# Amplifiers and ground safety



## Church-Audio (Sep 27, 2014)

I had a peavey amp in the shop. In my test setup I use a 100 ohm resistor to the ground side of my dummy load and connect the other side to my scope ground. Why? It's a cheap protection against any ground fault I might have with what I am testing... So I fix this amp up get it working well replace the bias range resistor from 33k to 39k to bring the bias where I want it for the new tubes. Time to put a signal in and see what it looks like before I plug in a guitar and actually play though the amp... That 100ohm resistor starts smoking... I am puzzled initially as to why. I put an ac clamp meter on ground lead going out of amp on the ac side. I see 120mA going to ground!!! Ouch since we know 20mA is enough to kill you I am concerned. I do a further leakage test with my Sencore power rite and its showing me over 500uA to ground. So I'm thinking this circuit has a problem with ac leaking to ground. I disconnect the secondary side if the transformer from the tube cuircuit and I still have the same issue. So now I am thinking it's got to be one of three things. Leaky power transformer? Or leaky power switch I have seen this before with a mesa boogie triple rec. Or there are two caps .01uf 250v one across the hot and neutral ( not likely these) they don't go directly to ground and if it was shorted it would have been blown up. The second went from the nutral to ground this cap was the problem... I removed it the chassis was back to 24uA of leakage way under the maximum of 500 allowed by the Csa or UL. Problem solved called peavey engineering up had a chat with the engineer he confirmed what I suspected these were there for cell phone interferance filters. And they were not necessary unless you place a phone on top of the amp. I cut them out problem solved. I doubt many of us tech check for leakage but from now on every single amp that comes into my shop will be checked. Had an old peavey solid state amp in the same day guess what??? Same dam thing. Although I won't call these death caps they serve no real purpose in a properly designed amp. The one situation where this could lead to a shock? You lose the ac ground going to the amp, and get it from something like a microphone on your lips..... So I say check your amps for current draw on the ac ground there should be none, if there is you have leakage.

- - - Updated - - -

These are the caps in the peavey. You obviously want to keep the mov in the circuit.


----------



## dtsaudio (Apr 15, 2009)

Actually Chris, I would call that a death cap. They're not even the right kind of cap for that application. Totally unnecessary with a properly grounded chassis.
Does this amp have the "ground" switch?
Notice in the picture those caps are left out of the export version. Not allowed.


----------



## jb welder (Sep 14, 2010)

The modern safety code requirement for caps used in line to chassis applications is that they must be type "class Y".
You will find them used in certain modern amps, I think I've seen them in some newer Traynor and Peavey stuff.
Some of them even have ground switches.


----------



## greco (Jul 15, 2007)

@jb welder.....What is this and what is its function? (from the Peavey schems)

Thanks 









Cheers

Dave


----------



## dtsaudio (Apr 15, 2009)

jb, those definitely weren't class y caps, that's why I consider them death caps.


----------



## dtsaudio (Apr 15, 2009)

> What is this and what is its function?


Inrush limiter. When you first turn an amp on there is large inrush of current. This can sometimes blow the fuse. The limiter has a high cold resistance, as current flows through it the resistance drops and you get close to full power.


----------



## greco (Jul 15, 2007)

dtsaudio said:


> Inrush limiter. When you first turn an amp on there is large inrush of current. This can sometimes blow the fuse. The limiter has a high cold resistance, as current flows through it the resistance drops and you get close to full power.


Thanks Dan! 

Very interesting.










I found this pic of one "style" of these being used in an antique radio circuit.

Cheers

Dave


----------



## dtsaudio (Apr 15, 2009)

> I found this pic of one "style" of these being used in an antique radio circuit.

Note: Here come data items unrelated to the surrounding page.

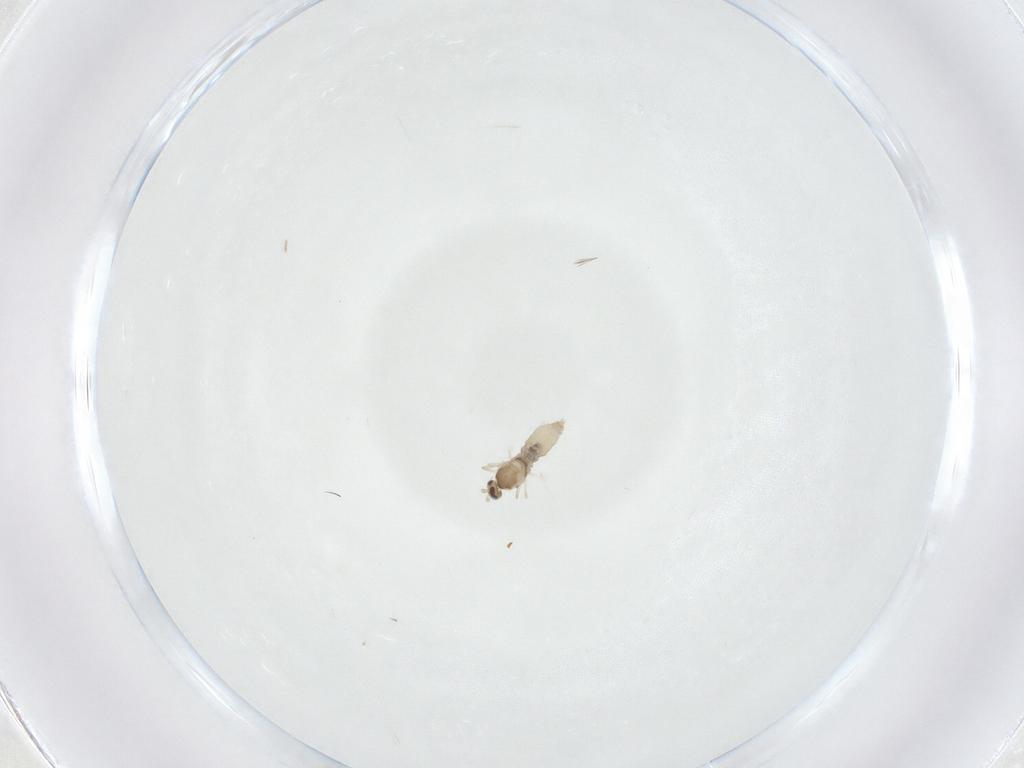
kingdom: Animalia
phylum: Arthropoda
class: Insecta
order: Diptera
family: Cecidomyiidae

Looks like the limiter and fuse holders were put in after. Note the ceramic death caps too.


----------



## Church-Audio (Sep 27, 2014)

lots of amps have these another name for them is a MOV. they are in almost every new amp I work on now. Its always good to have some on hand.


----------



## jb welder (Sep 14, 2010)

dtsaudio said:


> jb, those definitely weren't class y caps, that's why I consider them death caps.

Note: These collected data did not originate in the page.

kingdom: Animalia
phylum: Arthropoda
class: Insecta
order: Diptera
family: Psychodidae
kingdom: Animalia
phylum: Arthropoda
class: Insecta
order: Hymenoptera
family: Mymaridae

Yep, I'm with you on that. 
I just wanted to point out that the hazards of "death caps" and ground switches are not about the design, but the components. They can be used safely with the right components and do exist in some modern gear.
A lot of people think ground polarity switches and "line to ground caps" are extinct, and yank them out on sight. In some cases that is incorrect. They are definitely not extinct.


----------



## dtsaudio (Apr 15, 2009)

Absolutely. I believe Peavey still puts ground switches in on most models. I even think they use the right parts now.


----------